Stratigraphic Architecture of the MacKay River Oil Sands Reservoir: Delineation of a Shoreface Shelf Tidal Sand Bar Complex Utilizing Sedimentological and Ichnological Trends

Jenna M. Phillips1; Mark Caplan2; Murray Gingras1; George Pemberton1

(1) Earth and Atmospheric Science, University of Alberta, Edmonton, AB, Canada.

(2) Athabasca Oil Sands Corporation (AOSC), Calgary, AB, Canada.

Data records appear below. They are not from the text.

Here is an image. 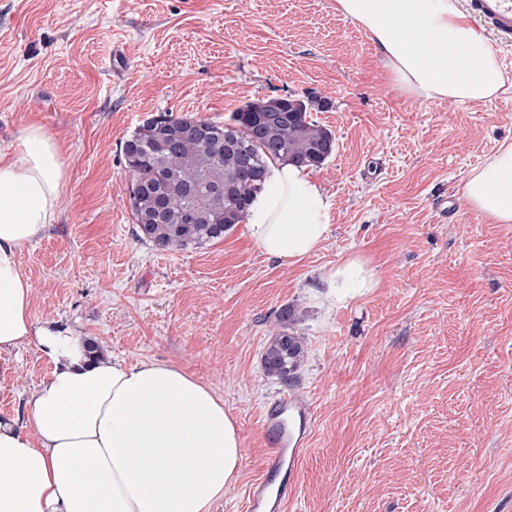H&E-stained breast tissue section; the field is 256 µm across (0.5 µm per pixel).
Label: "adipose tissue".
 Listing matches in <instances>:
<instances>
[{
  "instance_id": "ef3b65f1",
  "label": "adipose tissue",
  "mask_w": 512,
  "mask_h": 512,
  "mask_svg": "<svg viewBox=\"0 0 512 512\" xmlns=\"http://www.w3.org/2000/svg\"><path fill=\"white\" fill-rule=\"evenodd\" d=\"M367 34L392 81L416 100L481 103L508 77L458 0H336ZM248 233L268 256L298 260L325 238L331 202L306 167L269 166ZM64 169L36 124L0 150V352L38 343L53 364L26 401V424L0 422V512H210L240 474L235 420L207 385L168 363L92 360L82 337L36 326L20 248L55 223ZM469 208L512 224V141L464 182ZM337 302L376 287L350 260L330 275Z\"/></svg>"
}]
</instances>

The MacKay River oil sands reservoir is a SAGD project located in the west-central region of the Athabasca Oil Sands. The project area is characterized by a 20-40 m thick succession of lower Cretaceous McMurray-Wabiskaw strata that filled one of several clastic catchments entrenched into the underlying Devonian paleo-surface. The McMurray Formation comprises three to four superimposed northwest trending retrogradational to progradational shoreface shelf sands that erosionally truncate a thinly preserved package of estuarine deposits. These laterally continuous embayment-filling marine tidal sand bar complexes depart from the conventional, laterally heterogeneous fluvio-estuarine point bar sands observed in the main bitumen fairway.

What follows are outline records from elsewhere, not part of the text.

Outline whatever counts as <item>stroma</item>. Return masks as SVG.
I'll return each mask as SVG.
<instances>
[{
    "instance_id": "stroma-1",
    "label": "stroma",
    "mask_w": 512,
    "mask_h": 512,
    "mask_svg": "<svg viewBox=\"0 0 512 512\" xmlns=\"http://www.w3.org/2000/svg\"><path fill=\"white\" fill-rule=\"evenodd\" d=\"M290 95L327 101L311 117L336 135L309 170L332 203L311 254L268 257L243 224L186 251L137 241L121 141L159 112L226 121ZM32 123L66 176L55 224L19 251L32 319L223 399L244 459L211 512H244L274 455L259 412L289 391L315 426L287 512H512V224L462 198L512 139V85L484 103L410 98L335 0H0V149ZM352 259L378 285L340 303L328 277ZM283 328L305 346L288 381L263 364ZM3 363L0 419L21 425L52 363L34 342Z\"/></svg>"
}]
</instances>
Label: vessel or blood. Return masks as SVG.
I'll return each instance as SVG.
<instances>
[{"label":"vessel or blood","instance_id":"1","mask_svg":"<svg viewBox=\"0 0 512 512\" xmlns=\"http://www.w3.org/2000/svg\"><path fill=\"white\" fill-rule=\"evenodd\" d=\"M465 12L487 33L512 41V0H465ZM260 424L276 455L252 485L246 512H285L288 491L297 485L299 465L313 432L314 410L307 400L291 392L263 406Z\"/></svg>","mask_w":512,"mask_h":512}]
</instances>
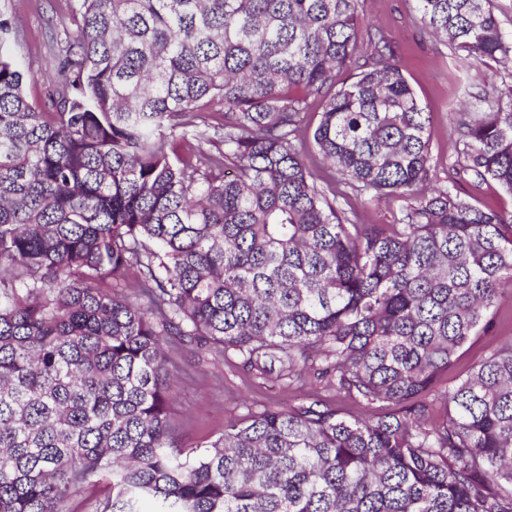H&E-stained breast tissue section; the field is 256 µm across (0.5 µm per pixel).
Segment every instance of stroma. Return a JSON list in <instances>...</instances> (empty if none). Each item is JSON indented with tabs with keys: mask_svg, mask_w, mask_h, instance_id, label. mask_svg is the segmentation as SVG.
I'll return each instance as SVG.
<instances>
[{
	"mask_svg": "<svg viewBox=\"0 0 512 512\" xmlns=\"http://www.w3.org/2000/svg\"><path fill=\"white\" fill-rule=\"evenodd\" d=\"M75 5L76 0H0V13L15 29L13 58L28 78L27 97L37 110L47 108L44 80L54 65L52 39L72 32L69 18ZM357 22L393 48L402 74L430 112L431 165L438 176H445L456 157L449 107L464 106L468 92L501 85L502 67L491 60L463 65L448 46L424 30L410 0H360ZM399 206L391 195L370 200L353 191L343 204L362 224L392 223ZM169 357L179 377L174 428L187 448L217 437L225 425L262 405L294 404L305 392L298 383L246 375L224 358L189 343L174 347Z\"/></svg>",
	"mask_w": 512,
	"mask_h": 512,
	"instance_id": "obj_1",
	"label": "stroma"
}]
</instances>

Integrated sedimentologic, ichnologic, and stratigraphic data of cores and well logs has resulted in a depositional framework that comprises 7 facies associations (FA1-FA7). Ichnology and extensive facies mapping aided in delineating major sequence stratigraphic surfaces and distinct stratal packages. Estuarine deposits (FA1-FA2) consist of a low diversity, diminutive, mixed Skolithos-Cruziana ichnological suite dominated by Cylindrichnus, Gyrolithes and Teichichnus. Marine shoreface deposits (FA3-FA6) are characterized by linear sand bodies representing amalgamated proximal to distal tidal bars and rare highly burrowed interbar areas. These deposits illustrate higher diversities and larger marine traces of an overall proximal Cruziana ichnofacies.

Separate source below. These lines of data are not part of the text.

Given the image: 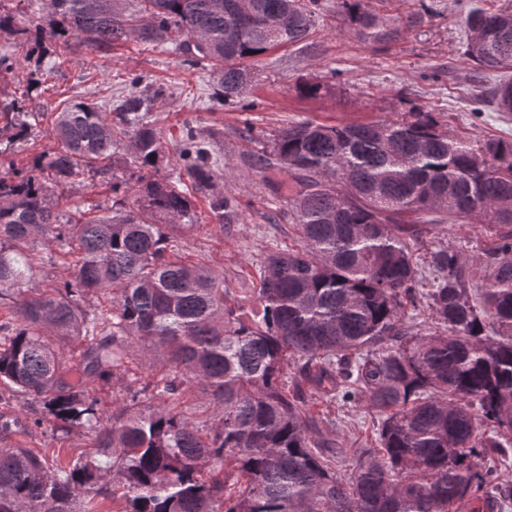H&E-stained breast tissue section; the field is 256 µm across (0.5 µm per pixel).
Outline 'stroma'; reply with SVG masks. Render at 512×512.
<instances>
[{
	"label": "stroma",
	"mask_w": 512,
	"mask_h": 512,
	"mask_svg": "<svg viewBox=\"0 0 512 512\" xmlns=\"http://www.w3.org/2000/svg\"><path fill=\"white\" fill-rule=\"evenodd\" d=\"M512 0H383L380 12L389 27L398 29L395 41L373 46L342 31L336 0H323L324 10L312 37L299 45L272 49L254 65V110L217 106L216 83L210 72L184 66L167 47L144 52L137 45L113 46L107 52L56 44L53 50L66 64L62 69L30 62L26 70L0 76V102L20 93L28 73H40L41 85L33 104L42 116L26 141L15 151L0 155V173L31 165L40 152L54 146L52 116L60 103L74 98L117 99L125 82L140 76L144 85L164 86V98L155 102L152 120L165 141L163 173L175 167L181 130L193 125L203 132L220 159L218 183L236 192L242 203L238 223L218 227L206 201L194 197L197 224L181 230L184 257L199 263L229 287L251 283L267 252L294 245L295 229L288 222L270 224V205L285 208V199H272L270 189L245 161L253 148L244 137L245 121L270 131L288 122L309 118L329 125L394 119L420 104L442 113L458 134L484 139L512 138V113L494 111L481 101L483 73L462 56L466 39L464 17L469 9L494 10ZM422 22L411 23L413 12ZM320 82L319 96L306 97L297 86L302 80ZM59 209L71 215L95 205H111L104 186L78 178L60 186ZM494 225L478 221L441 224L425 235L426 246L452 245L472 257L473 278L481 280L482 259L494 240ZM335 419L345 448L363 447L372 435L376 418L366 408L339 403L325 408ZM95 434L87 428L70 433L51 432L49 425L16 429L0 435V448H34L59 462L90 449Z\"/></svg>",
	"instance_id": "obj_1"
}]
</instances>
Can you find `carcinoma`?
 <instances>
[{"label": "carcinoma", "instance_id": "cac0c4a2", "mask_svg": "<svg viewBox=\"0 0 512 512\" xmlns=\"http://www.w3.org/2000/svg\"><path fill=\"white\" fill-rule=\"evenodd\" d=\"M343 28L381 44L398 36L370 0H337ZM48 27L31 31L0 14V74L46 43L107 51L170 44L208 69L225 105L251 108V61L307 41L321 0H45ZM462 55L482 71L512 70V5L465 18ZM112 103L65 101L57 148L0 174V387L21 393L52 430H96L95 453L67 465L31 448H0V512H76L82 494L112 497L117 512H503L512 485V140L467 139L414 106L397 119L327 125L291 122L258 136L246 161L288 175L284 217L298 244L267 254L257 281L227 288L182 259L164 228L191 227L206 197L218 224L238 199L215 181L217 158L186 126L178 175L161 173L166 146L150 120L156 88ZM34 85L0 107V154L37 121ZM512 112V78L487 88ZM140 173L136 183L117 171ZM112 179L134 198L63 218L52 186ZM477 216L498 225L479 287L462 251L427 253L430 288L415 255L429 227ZM77 253L75 276L27 293L25 253L52 244ZM112 294V308L86 297ZM430 312L414 331L405 312ZM84 344L72 365L62 344ZM154 348L165 375L126 379L136 349ZM124 382L112 415L95 386ZM198 389L213 422L198 426L173 400ZM319 397L378 415L375 446L354 450L349 474L336 423L317 421Z\"/></svg>", "mask_w": 512, "mask_h": 512}]
</instances>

The McMurray Formation accumulated in a secondary paleo-valley that formed an embayment west of the main valley system. Deposition was characterized by overall transgression and a starved sediment supply, resulting in overall retrogradation with episodes of progradation. Estuarine deposits occur at the base of the succession and represent the initial transgression and filling of the paleo-valley, where distribution was controlled largely by Devonian structure. Overlying deposits accumulated as tide-dominated to mixed wave-tide influenced delta front tidal sands and are separated from the underlying estuary by a tidal ravinement surface that developed during slow transgression. A transgressive surface of erosion demarcated by a Glossifungites surface and glauconite sands occurs near the top of the succession. The McMurray is bound by a maximum flooding surface characterized by offshore shales, followed by a gradational to sharp-based shoreface of the Wabiskaw Member (FA7).